Leve esse pensamento ao extremo. Suponhamos que o mundo seja governado por grupos de pessoas que conseguem sucesso através da coordenação, através do acordo sobre objectivos partilhados. Esses objectivos podem ser redutores, mas continuam a ser úteis – e quanto mais as pessoas concordam com eles, mais coordenados todos se tornam. Com o tempo, aprendemos a falar da mesma maneira sobre as mesmas coisas. Concordamos, por exemplo, que uma ótima receita é aquela que recebeu dezenas de milhares de curtidas online. Que pessoas atraentes têm uma determinada aparência, com “dezenas” no topo. Que bairros específicos são mais frescos do que outros bairros. De todas as maneiras oficiais e não oficiais, estamos classificando e classificando. E quanto mais fazemos isso, mais continuamos fazendo, já que tudo fora do âmbito da classificação parece um pouco misterioso. Essas receitas desagradáveis, pessoas de aparência comum e bairros pouco famosos – não são apenas medianos, esquecíveis e aleatórios?
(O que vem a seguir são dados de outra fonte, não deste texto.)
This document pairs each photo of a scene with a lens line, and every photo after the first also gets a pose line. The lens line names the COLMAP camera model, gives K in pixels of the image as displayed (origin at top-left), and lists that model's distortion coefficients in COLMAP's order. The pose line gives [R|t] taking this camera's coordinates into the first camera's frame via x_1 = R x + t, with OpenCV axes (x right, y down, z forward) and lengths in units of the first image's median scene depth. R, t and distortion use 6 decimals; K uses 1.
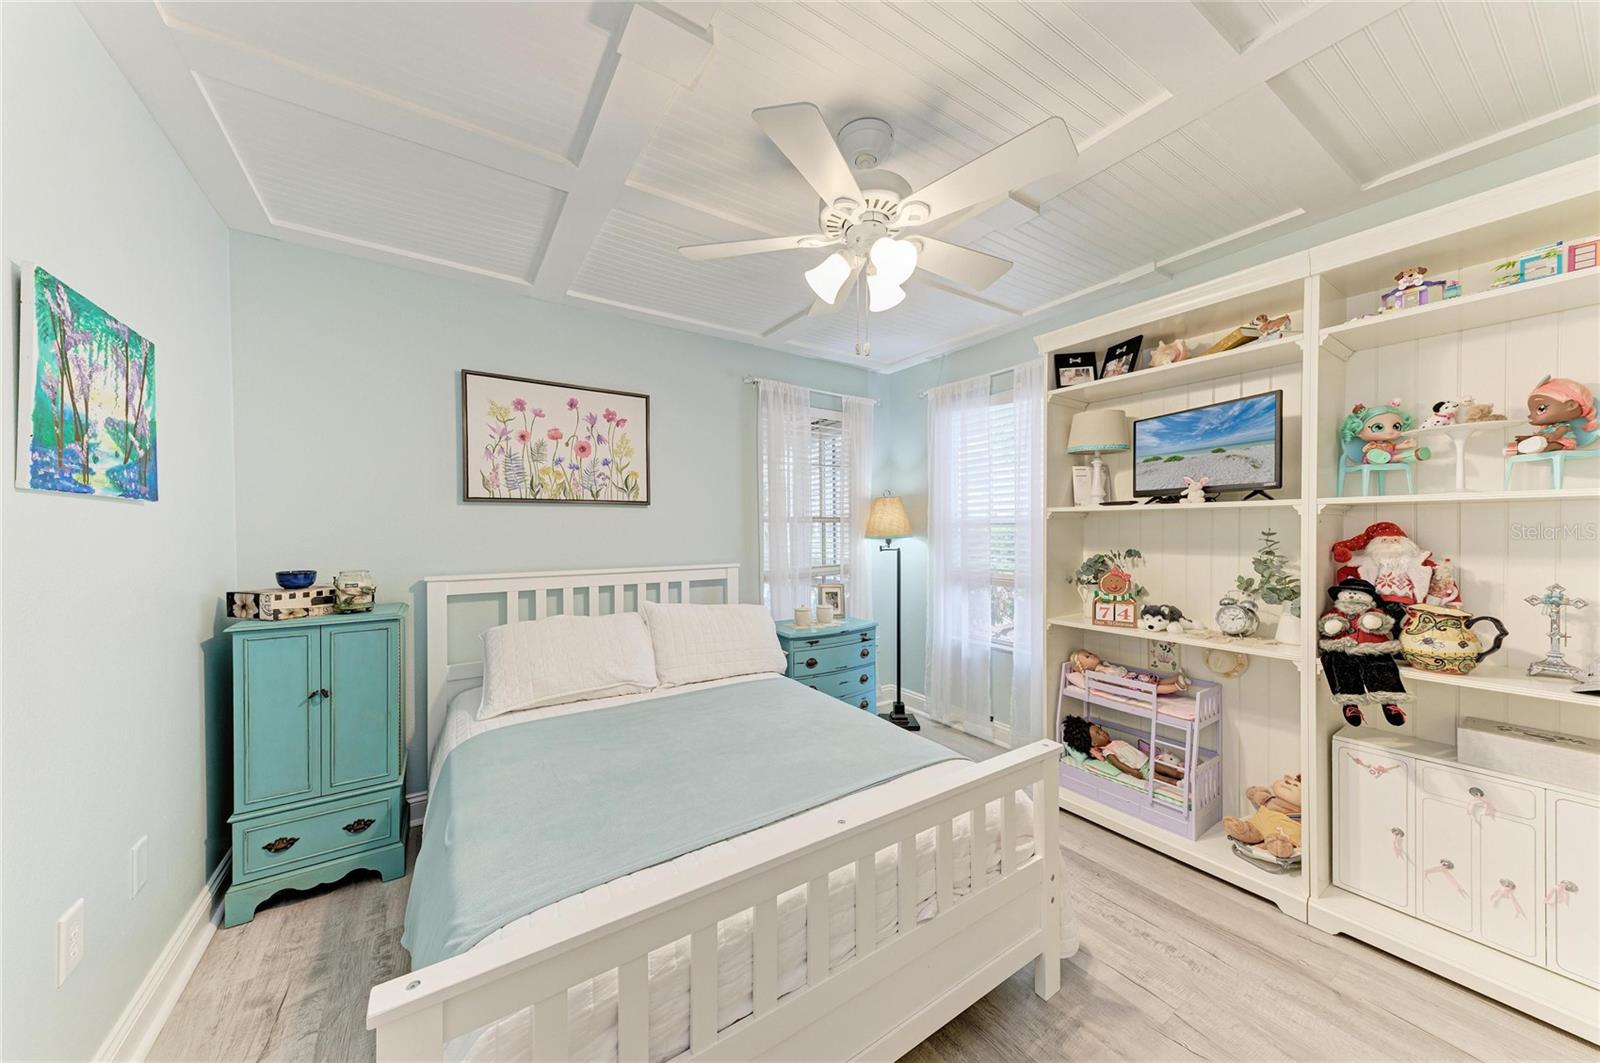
lens RADIAL K [[537.4, 0, 806.0], [0, 537.4, 531.2], [0, 0, 1]] dist [0.020839, -0.003341]
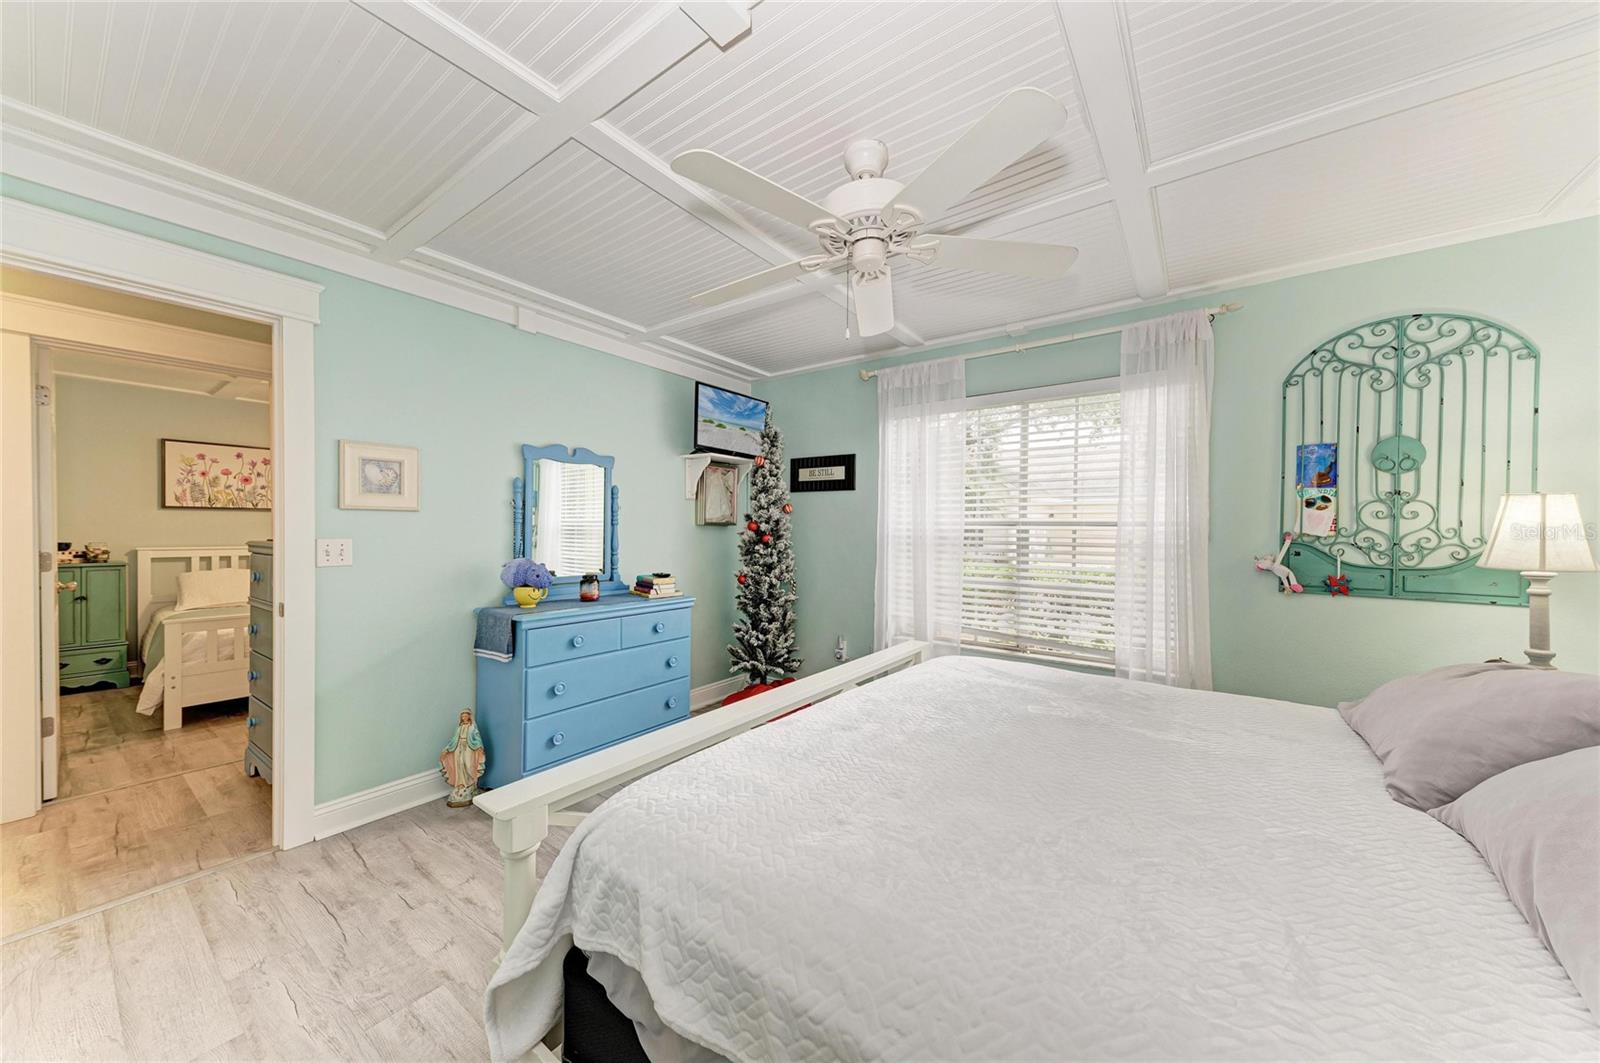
lens RADIAL K [[548.1, 0, 801.3], [0, 548.1, 535.6], [0, 0, 1]] dist [0.002826, -0.000170]
pose [[0.939279, 0.009808, 0.343014, 0.774088], [-0.012035, 0.999918, 0.004366, 0.004645], [-0.342943, -0.008229, 0.939320, -1.509052]]
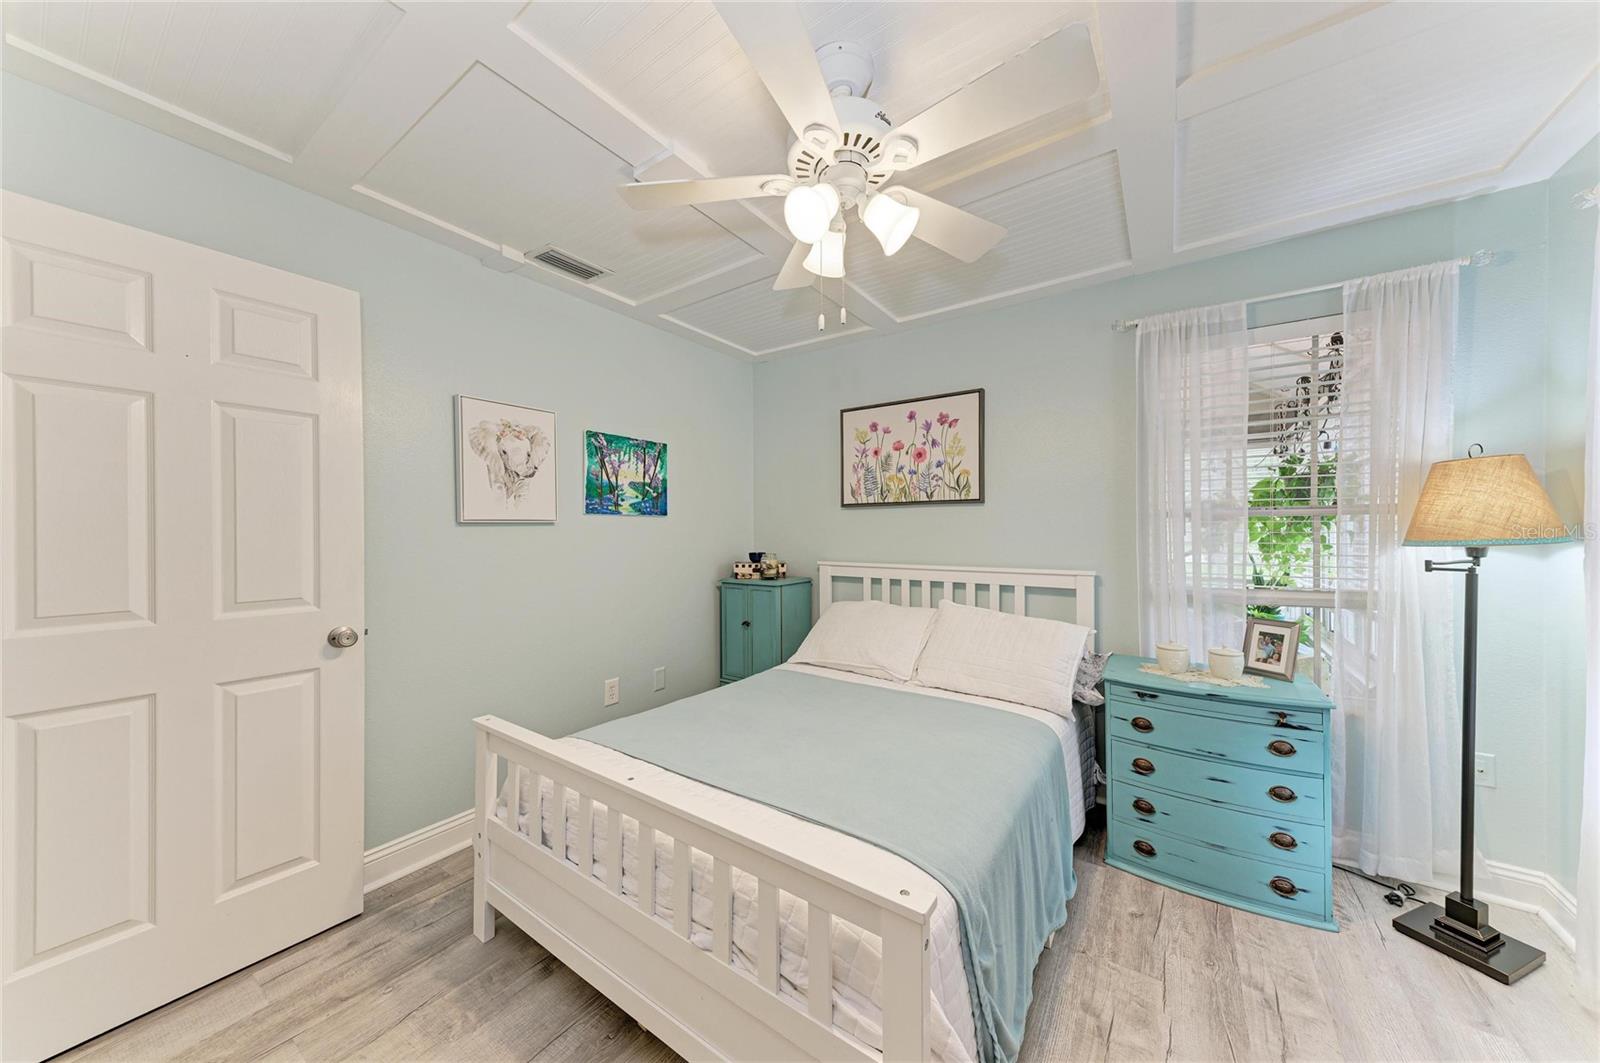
lens RADIAL K [[537.4, 0, 797.7], [0, 537.4, 534.4], [0, 0, 1]] dist [0.020839, -0.003341]
pose [[0.363707, 0.011580, -0.931441, 0.563053], [-0.000845, 0.999926, 0.012101, -0.003736], [0.931513, -0.003614, 0.363690, 0.399473]]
Na opinião de Nguyen, algo assim está acontecendo com a nossa sociedade. Ele não é apenas um jogador sério – em “The Score”, ele vagueia por discussões sobre jogos de tabuleiro, videogames, jogos de festa e assim por diante – mas também um devoto de passatempos como andar de skate, cozinhar e ioiô. É interessante, escreve ele, ver o que acontece quando pontuações são introduzidas em atividades onde anteriormente estavam ausentes. Ele descobre, por exemplo, que a pontuação levou os skatistas a se concentrarem mais em truques óbvios e durões do que em “steeze” ou facilidade elegante, que é mais difícil de quantificar. Ele sugere que o advento das pontuações para vinhos tornou os vinhos ousados e frutados mais populares em detrimento dos mais sutis, que podem combinar melhor com a comida. Não é que esses desenvolvimentos tenham piorado o skate e o vinho como tal – kickflips e vinhos frutados podem ser ótimos – mas diminuíram a variedade de maneiras pelas quais a excelência pode ser experimentada. Os propósitos existem nos jogadores, não nos jogos, e ainda assim os jogos passaram a dominar os jogadores. Para Nguyen, escalar é a sensação de subir uma parede, mas outra pessoa pode achar a mesma atividade gratificante de uma maneira diferente. Quanto mais padronizamos nossa experiência e enfatizamos os objetivos em detrimento dos propósitos, menos variedade cultivamos.